> **Exercise instructions**: Can you copy, word for word, the part of the Mnemonic case study that runs from "The problem" to "stick around forever."?

> **Excerpt to read**:
━━━━━━━━

Open source·case study·published 2026-04-29

Mnemonic

Mnemonic is the open-source memory layer I built because the hosted alternatives all wanted my agents’ entire conversation history on someone else’s server. Four layers — scratchpad, episodic, semantic, relationships — with explicit contradiction resolution. Python, FastAPI, Qdrant. Self-hostable.

4
Memory layers
OSS
MIT licensed
Qdrant
Vector backend
FastAPI
Surface

The problem

Most agent memory libraries do one of two things: (1) dump everything into a vector store and pray, or (2) use a single conversation history that gets truncated when it hits context limits. Neither matches how human memory actually works, and neither handles the failure mode that bites real agents in production — contradictory memories.

The user said they’re vegetarian last week. This week they ordered chicken. Which memory wins? Most libraries silently let the wrong one stick around forever.

Four layers, on purpose

  • Scratchpad. Working memory for the current task. Cleared between tasks. Anything you’d hold in your head for the next 5 minutes lives here.
  • Episodic. Specific events with timestamps. “User said X on Tuesday at 14:00.” Time-indexed; recency matters; old episodes get summarised into…
  • Semantic. Generalised facts. “User is vegetarian.” These are the facts the agent assumes are true unless contradicted.
  • Relationships. Graph layer. Who is connected to whom. The user’s partner, their employer, the project they’re working on. Used for context grounding.

━━━━━━━━

> **Information shown**:
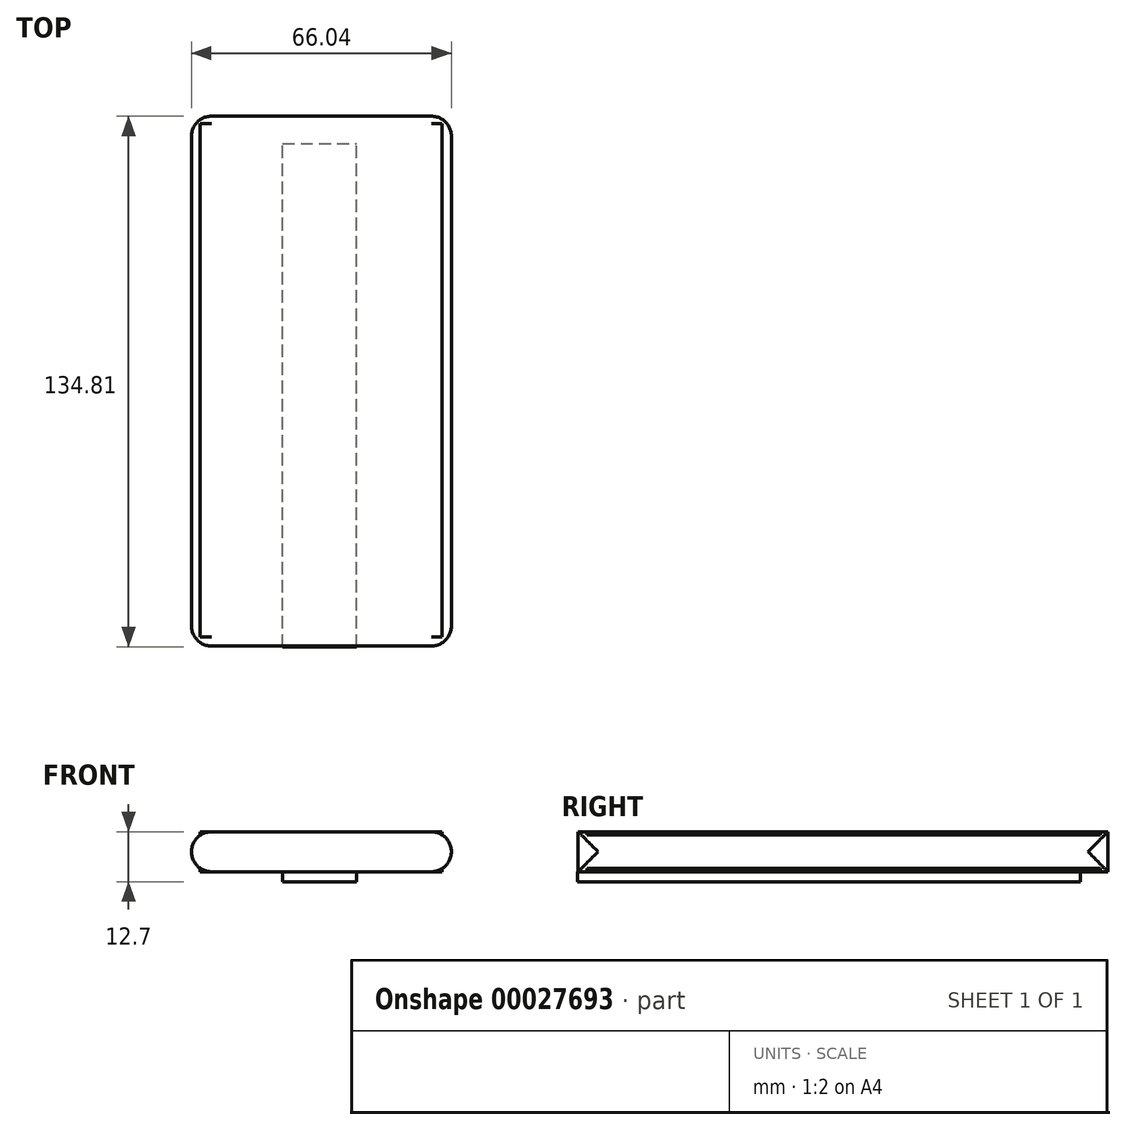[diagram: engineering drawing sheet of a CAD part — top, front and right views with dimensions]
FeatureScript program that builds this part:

━━━━━━━━

> **Result of the task**:
The problem

Most agent memory libraries do one of two things: (1) dump everything into a vector store and pray, or (2) use a single conversation history that gets truncated when it hits context limits. Neither matches how human memory actually works, and neither handles the failure mode that bites real agents in production — contradictory memories.

The user said they’re vegetarian last week. This week they ordered chicken. Which memory wins? Most libraries silently let the wrong one stick around forever.